Course Motivation and Synopsis
This Spring and Fall course this year is on the design and performance analysis of optimally controlled, aka reinforcement learned statistical machine learning algorithms, trained, verified and validated on filtered, noisy observation data distributions collected from various multi-scale dynamical systems. The principal performance metrics will be on online and energy efficient training, verification and validation protocols that achieve principled and stable learning for maximal generalizability . The emphasis will be on possibly corrupted data and/or the lack of full information for the learned stochastic decision making dynamic algorithmic process. Special emphasis will also be given to the underlying mathematical and statistical physics principles of Free Energy and stochastic Hamiltonian dyamics . Students shall thus be exposed to the latest stochastic machine learning modeling approaches for optimized decision-making, multi-player games involving stochastic dynamical systems and optimal stochastic control. These latter topics are foundational to the training of multiple neural networks (agents) both cooperatively and in adversarial scenarios to optimize the learning process of all the agents.
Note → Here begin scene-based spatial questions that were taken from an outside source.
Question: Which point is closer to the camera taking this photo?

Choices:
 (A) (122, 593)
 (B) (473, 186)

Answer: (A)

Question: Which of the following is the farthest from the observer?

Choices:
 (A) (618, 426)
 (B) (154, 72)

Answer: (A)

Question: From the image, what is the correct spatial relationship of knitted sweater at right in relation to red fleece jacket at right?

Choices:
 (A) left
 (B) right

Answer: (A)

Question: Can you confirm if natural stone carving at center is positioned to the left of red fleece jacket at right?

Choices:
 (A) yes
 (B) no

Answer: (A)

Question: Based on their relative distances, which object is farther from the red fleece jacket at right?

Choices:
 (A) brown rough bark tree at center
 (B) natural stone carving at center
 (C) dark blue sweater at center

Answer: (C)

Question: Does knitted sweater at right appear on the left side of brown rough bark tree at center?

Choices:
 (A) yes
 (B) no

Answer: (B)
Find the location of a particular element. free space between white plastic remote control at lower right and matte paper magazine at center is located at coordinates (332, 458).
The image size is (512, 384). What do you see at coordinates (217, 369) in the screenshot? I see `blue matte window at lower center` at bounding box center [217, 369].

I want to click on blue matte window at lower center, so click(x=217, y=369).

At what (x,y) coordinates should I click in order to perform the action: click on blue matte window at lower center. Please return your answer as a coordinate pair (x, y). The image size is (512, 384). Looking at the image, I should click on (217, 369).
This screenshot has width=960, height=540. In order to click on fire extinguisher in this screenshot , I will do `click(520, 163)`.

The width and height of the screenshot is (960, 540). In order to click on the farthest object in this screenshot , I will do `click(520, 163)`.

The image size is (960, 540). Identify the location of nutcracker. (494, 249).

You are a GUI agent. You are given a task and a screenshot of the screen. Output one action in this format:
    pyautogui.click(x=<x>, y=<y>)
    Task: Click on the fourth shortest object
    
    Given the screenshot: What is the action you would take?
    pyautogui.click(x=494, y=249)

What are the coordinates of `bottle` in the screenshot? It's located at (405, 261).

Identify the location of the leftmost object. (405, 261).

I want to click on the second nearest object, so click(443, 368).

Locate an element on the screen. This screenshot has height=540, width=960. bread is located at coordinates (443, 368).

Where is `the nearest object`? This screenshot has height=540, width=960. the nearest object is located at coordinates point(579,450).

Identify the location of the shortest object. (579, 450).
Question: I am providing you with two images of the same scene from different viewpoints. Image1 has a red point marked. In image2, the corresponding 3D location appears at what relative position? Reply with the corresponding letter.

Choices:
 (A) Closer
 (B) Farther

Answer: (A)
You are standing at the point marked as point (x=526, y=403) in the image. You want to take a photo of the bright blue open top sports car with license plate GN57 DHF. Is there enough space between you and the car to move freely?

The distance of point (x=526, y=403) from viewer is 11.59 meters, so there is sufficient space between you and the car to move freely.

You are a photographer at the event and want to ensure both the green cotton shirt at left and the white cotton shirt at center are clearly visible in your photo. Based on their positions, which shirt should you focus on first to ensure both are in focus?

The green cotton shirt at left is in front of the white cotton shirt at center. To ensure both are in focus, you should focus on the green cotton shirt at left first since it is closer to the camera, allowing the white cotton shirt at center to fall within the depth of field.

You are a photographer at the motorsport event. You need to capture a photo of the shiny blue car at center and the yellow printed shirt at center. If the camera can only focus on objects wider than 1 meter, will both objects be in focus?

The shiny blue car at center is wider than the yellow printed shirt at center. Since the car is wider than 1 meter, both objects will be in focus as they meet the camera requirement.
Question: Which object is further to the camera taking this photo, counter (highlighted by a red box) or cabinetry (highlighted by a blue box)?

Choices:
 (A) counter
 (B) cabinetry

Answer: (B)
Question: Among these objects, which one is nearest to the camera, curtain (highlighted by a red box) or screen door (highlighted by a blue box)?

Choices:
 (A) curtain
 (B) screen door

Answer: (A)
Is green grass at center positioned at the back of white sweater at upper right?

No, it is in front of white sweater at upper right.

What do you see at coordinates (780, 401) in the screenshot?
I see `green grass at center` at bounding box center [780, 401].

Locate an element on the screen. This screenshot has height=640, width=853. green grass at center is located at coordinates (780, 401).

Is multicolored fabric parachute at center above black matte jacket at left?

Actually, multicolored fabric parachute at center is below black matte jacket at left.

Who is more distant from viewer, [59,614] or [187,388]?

An initial listing of lecture topics and reference material are given in the syllabus below. This is subject to some modification, given the background and speed at which we cover ground. Homework exercises shall be given almost bi-weekly. Assignment solutions that are turned in late shall suffer a 10% per day reduction in credit and a 100% reduction once solutions are posted. There will be a mid-term exam in class. The exam content will be similar to the homework exercises. A list of topics will also be assigned as take-home final projects to train the best of scientific machine-learned decision-making (agents). The projects will involve modern ML programming, an oral presentation, and a written report submitted at the end of the semester.
This project shall be graded and be in lieu of a final exam.
The course is open to graduate students in all disciplines. Those in the 5-year master's program students, and in the CS, CSEM, ECE, MATH, STAT, PHYS, CHEM, and BIO, are welcome. You’ll need an undergraduate level background in the intertwined topics of algorithms, data structures, numerical methods, numerical optimization, functional analysis, algebra, geometry, topology, statistics, stochastic processes . You will need programming experience (e.g., Python ), at a CS undergraduate senior level.
Course Reference Material (+ reference papers cited in lectures )
- [B1] Chandrajit Bajaj (frequently updated) A Mathematical Primer for Computational Data Sciences
- [PML1] Kevin Murphy Probabilistic Machine Learning: An Introduction. Download Probabilistic Machine Learning: An Introduction.
- [PML2] Kevin Murphy Probabilistic Machine Learning: Advanced Topics. Download Probabilistic Machine Learning: Advanced Topics.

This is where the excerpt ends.